Da questa prima fase, si può passare alla seconda, chiamata“dell’esplosione” dove gli episodi di violenza agita aumentano e la donna è portata alla salvaguardia della sopravvivenza. Non ostante ciò la vittima tende a sviluppare strategie, per visionare gli scatti d’ira dell’altro, portandola ad essere accondiscendente, tollerante ed evitando comportamenti proibiti dal partner. In questa fase, dove la vittima comincia a sospettare la sua incapacità di evitare il prossimo attacco, di non essere in grado di cambiarlo, si vedono le prime richieste di aiuto, le prime denuncie.

La terza fase è definita della “falsa riappacificazione”, si ha nel momento in cui il persecutore insorge dinnanzi alla fuga della vittima provando a riappropriarsi di lei, fingendosi plasmabile, e fornendo alla vittima il ruolo di salvatrice del suo male, scaricandosi così anche dal peso degli atti commessi. La fase in questione risulta essere molto complicata poiché se la donna non è aiutata rischia di cadere nella rete dell’isolamento attuatole dal maltrattante, pertanto in quella condizione si trova a pensare al suo tormentatore come alla sua unica speranza, quindi ad accettare la condizione di “meglio ciò che fa terrore piuttosto che il niente e lo sconosciuto”. Il riaccostamento è l’inizio di una pseudo riappacificazione, direttamente proporzionale ai tempi del maltrattante che imporrà i periodi di calma a quelli di orrore. Non è insolito trovare donne che affermano “non è poi così male”, “in realtà non vuole farmi del male”, “non è il mostro che state descrivendo”. Si tratta di un processo inconscio, allo scopo di  proteggersi dall’incapacità di confessare a se stessa l’impossibilità di fuggire; la mancanza di risorse per prendere tale decisione e la frustrazione imposta dall’essere valutata come un oggetto. Le donne maltrattate spesso sono costrette a sopravvivere. Queste donne tendono a  minimizzare ciò che subiscono, a negare la gravità degli atti, ad annientare il ricordo delle violenze, ad autocolpevolizzarsi, a vergognarsi, a perdere di fiducia in sé e nelle proprie capacità

Perché accade questo, perché la vittima non reagisce subito? Una risposta ci viene fornita dal criminologo Nils Bejerot , rifacendosi a quella che lui definisce “Sindrome di Stoccolma”. Secondo Bejerot nel momento in cui si riscontra un grosso stress riguardante una minaccia per la propria incolumità e la propria vita, si genera uno stato di immensa paura, rifiuto della rabbia e dipendenza. Questa dipendenza rappresenta un sistema di difesa, è una tattica di conservazione nei casi in cui non c’è possibilità di scampo. La vittima idealizza il proprio boia, non accetta interventi esterni come le forze dell’ordine, sviluppa sentimenti positivi nei suoi riguardi fino ad innamorarsi. Le donne maltrattate utilizzano la stessa tecnica per controllare emotivamente le incessanti violenze. Lenore Wolker la chiama “Sindrome della Donna Maltrattata”, in quanto se le donne non sono capaci di fuggire da una contesto violento, divengono insicure, deboli, depresse, sottomesse e psicologicamente atrofizzate. Questo fa si che la donna sia incapace di proteggere se stessa e i figli se ce ne sono.

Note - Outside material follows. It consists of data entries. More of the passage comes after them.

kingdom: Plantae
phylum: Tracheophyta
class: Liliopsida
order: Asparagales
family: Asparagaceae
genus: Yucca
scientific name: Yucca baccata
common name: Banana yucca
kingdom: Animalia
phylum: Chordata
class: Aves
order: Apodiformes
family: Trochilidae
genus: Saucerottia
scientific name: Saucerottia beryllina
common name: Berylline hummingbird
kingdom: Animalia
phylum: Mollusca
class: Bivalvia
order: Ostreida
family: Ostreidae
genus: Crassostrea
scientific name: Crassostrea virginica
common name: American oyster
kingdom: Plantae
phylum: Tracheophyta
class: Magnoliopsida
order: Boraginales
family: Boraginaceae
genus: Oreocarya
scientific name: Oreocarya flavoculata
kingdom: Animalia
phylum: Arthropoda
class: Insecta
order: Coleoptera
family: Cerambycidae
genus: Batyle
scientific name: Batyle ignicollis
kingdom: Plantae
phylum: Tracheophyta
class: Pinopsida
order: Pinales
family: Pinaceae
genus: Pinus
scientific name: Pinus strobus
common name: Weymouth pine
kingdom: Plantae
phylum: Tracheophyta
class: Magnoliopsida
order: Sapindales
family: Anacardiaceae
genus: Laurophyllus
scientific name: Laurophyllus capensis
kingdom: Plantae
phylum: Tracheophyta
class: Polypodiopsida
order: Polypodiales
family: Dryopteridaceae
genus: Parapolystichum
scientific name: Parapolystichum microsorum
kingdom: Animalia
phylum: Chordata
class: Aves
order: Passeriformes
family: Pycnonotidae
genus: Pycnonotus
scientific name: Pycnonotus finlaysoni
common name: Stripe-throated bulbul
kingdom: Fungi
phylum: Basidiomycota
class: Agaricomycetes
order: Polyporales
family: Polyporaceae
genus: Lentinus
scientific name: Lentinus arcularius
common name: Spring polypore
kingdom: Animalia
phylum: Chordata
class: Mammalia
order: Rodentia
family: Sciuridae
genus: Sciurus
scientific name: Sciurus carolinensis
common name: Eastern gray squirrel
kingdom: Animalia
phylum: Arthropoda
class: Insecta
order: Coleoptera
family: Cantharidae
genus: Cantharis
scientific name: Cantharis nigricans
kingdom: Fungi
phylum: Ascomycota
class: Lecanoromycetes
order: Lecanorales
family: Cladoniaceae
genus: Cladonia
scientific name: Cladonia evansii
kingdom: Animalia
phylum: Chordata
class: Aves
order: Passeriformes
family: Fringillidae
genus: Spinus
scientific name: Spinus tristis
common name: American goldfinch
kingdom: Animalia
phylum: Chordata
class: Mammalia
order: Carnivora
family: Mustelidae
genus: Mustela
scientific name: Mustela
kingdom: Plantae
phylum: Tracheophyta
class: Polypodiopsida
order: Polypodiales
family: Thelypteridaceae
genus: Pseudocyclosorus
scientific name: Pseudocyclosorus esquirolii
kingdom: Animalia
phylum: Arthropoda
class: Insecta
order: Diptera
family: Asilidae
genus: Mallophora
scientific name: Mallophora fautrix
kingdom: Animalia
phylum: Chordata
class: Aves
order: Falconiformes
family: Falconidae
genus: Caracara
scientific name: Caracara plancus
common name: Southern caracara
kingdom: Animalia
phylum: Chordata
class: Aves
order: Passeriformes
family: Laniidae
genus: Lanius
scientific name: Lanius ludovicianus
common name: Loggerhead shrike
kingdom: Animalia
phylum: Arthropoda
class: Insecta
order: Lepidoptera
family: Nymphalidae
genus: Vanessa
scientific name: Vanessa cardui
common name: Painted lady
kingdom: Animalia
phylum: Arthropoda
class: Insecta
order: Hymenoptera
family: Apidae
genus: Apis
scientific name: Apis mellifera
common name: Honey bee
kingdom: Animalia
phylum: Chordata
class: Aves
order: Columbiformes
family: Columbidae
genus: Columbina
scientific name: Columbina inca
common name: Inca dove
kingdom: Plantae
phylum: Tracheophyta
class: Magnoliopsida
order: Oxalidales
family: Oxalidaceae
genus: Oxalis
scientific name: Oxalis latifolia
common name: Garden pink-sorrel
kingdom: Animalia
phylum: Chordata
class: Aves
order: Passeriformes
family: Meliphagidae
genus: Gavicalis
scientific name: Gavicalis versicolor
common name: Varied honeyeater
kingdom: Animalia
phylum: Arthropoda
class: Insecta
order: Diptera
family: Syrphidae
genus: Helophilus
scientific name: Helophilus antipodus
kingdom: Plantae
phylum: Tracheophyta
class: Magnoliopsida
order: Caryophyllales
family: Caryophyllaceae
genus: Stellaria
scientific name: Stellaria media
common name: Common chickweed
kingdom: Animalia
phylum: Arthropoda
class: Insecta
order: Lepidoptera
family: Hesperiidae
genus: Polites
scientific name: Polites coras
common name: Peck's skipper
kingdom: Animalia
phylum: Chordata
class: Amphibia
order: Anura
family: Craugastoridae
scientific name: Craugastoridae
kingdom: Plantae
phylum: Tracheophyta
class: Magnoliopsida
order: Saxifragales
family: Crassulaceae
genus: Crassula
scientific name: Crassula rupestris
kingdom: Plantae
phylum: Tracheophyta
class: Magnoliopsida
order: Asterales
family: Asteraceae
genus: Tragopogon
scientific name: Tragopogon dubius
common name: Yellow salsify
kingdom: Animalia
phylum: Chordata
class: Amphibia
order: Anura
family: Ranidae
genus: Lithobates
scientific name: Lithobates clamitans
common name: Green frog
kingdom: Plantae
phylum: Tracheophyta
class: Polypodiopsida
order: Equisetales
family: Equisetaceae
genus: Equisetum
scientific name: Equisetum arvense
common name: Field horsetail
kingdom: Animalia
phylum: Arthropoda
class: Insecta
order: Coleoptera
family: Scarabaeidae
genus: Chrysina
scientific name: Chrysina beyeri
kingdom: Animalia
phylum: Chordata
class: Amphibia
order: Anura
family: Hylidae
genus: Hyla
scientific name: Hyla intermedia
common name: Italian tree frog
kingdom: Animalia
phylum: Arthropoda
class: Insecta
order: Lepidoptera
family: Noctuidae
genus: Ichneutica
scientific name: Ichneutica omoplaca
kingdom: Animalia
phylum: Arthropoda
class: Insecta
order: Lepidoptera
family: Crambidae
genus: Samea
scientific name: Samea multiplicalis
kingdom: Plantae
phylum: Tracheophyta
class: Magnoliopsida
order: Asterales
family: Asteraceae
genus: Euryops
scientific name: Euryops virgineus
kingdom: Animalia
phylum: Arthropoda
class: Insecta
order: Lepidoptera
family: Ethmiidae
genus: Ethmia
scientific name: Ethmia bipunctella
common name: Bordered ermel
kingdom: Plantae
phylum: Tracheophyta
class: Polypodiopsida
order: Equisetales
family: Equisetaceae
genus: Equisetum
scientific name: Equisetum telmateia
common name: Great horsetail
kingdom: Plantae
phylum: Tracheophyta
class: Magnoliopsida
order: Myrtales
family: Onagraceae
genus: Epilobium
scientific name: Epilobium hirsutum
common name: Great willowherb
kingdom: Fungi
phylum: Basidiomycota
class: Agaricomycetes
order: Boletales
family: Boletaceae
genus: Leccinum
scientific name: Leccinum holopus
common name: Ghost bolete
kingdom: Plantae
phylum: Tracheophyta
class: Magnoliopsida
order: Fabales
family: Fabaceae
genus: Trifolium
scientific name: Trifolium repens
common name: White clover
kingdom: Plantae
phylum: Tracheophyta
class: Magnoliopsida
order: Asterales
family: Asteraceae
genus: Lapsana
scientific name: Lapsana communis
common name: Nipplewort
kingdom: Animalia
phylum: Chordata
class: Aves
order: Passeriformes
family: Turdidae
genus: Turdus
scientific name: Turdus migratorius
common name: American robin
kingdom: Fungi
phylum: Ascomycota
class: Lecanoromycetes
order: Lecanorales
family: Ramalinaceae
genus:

Gli stalker solitamente sono più attempati di altre classificazioni di criminali; in quanto si trovano orientativamente nella fascia di età compresa tra i 35 e i 50 anni. Generalmente hanno precedenti criminali, psichiatrici o di abuso di sostanze stupefacenti. Possono essere affetti da disordini mentali come dipendenza da alcol e droghe, disturbi dell’umore o schizofrenia (disturbi cosiddetti dell’Asse I). Possono manifestare anche disturbi dell’Asse II: disordine narcisistico di personalità, disordine di personalità istrionica e disturbo borderline di personalità. Molti stalker non sono psicotici quando compiono il crimine dello stalking. Lo stalking è una patologia dell’affettività, fatta risaltare da alterazioni affettive dell’infanzia.